The Malawi Stock Exchange (MSE)’s market analysis report for last week indicates that the week only saw a trade activity in one counter—Packaging Industries (Malawi) Limited (PIM) whose share price decreased from K1.70 to K1.60.
The decrease in the price of PIM shares led to a slight decrease in the domestic Share Index from 220.58 points to 220.41 points, resulting in a slight slump in the Malawi All Share Index (Masi)—a barometer that measures trade activities on the local bourse—by 0.01 point from 339.99 points to 339.98 points.
Analysts say a global economic recession has resulted in most markets worldwide to take a nose-dive and that Malawi has not been spared since it is part of the global village.
The country’s industrial, manufacturing and trade growth has over the past year been hit by an unfriendly economic climate characterised by high inflation and interest rates, a shrinking buying power resulting from the food crisis and a general lack of competitiveness and inefficiencies, factors that have led to company closures and down-sizing of some big firms.

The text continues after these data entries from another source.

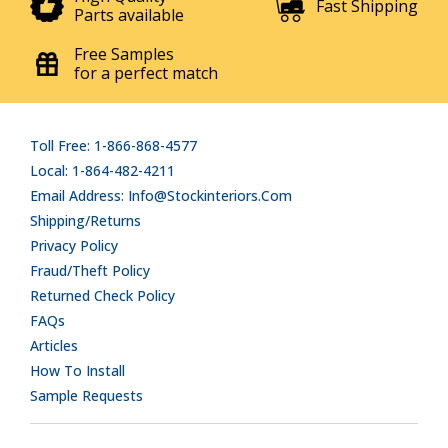
Fast Shipping
Parts available
Free Samples
for a perfect match
Toll Free: 1-866-868-4577
Local: 1-864-482-4211
Email Address: Info@stockinteriors.com
Shipping/Returns
Privacy Policy
Fraud/Theft Policy
Returned Check Policy
FAQs
Articles
How To Install
Sample Requests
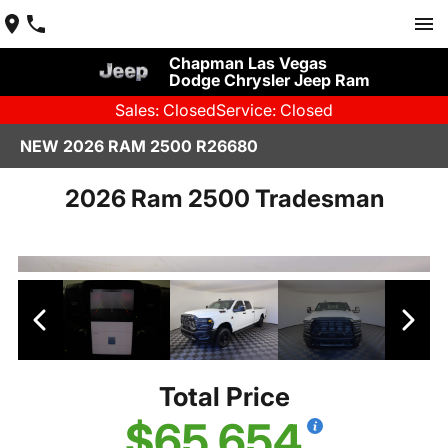
Chapman Las Vegas
Dodge Chrysler Jeep Ram
Sales: Closed
Service: Closed
NEW 2026 RAM 2500 R26680
2026 Ram 2500 Tradesman
Total Price
$65,654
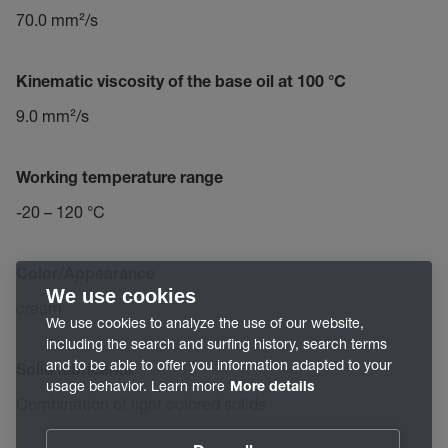
70.0 mm²/s
Kinematic viscosity of the base oil at 100 °C
9.0 mm²/s
Working temperature range
-20 – 120 °C
Color/Appearance
We use cookies
cream
We use cookies to analyze the use of our website,
including the search and surfing history, search terms
and to be able to offer you information adapted to your
Solid lubricants
usage behavior. Learn more
More details
Combination of light colored solids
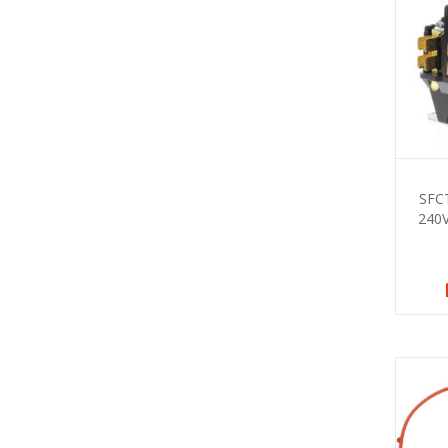
SFC
240V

In the case of Malawi, they say, the situation has been worsened by its small and illiquid market, large overhangs of residual parastatal share holdings in listed companies and the prevailing high real returns available from competing money market investments like Treasury Bills (TBs).
The three factors combined resulted in the local bourse being ranked as the second worst performer in Africa in terms of US dollar returns and the worst on the continent in terms of price per earnings ratio.
Last year, daily average turnover from shares on the local bourse decreased by 82.19 while the average volume of shares dropped by 82.72 percent.
In an apparent sign of distrust, most investors are more willing to sell their shares than buying and that those willing to buy always bargain for low prices, according to stock brokers. Brokers say this is contributing to low returns on the bourse.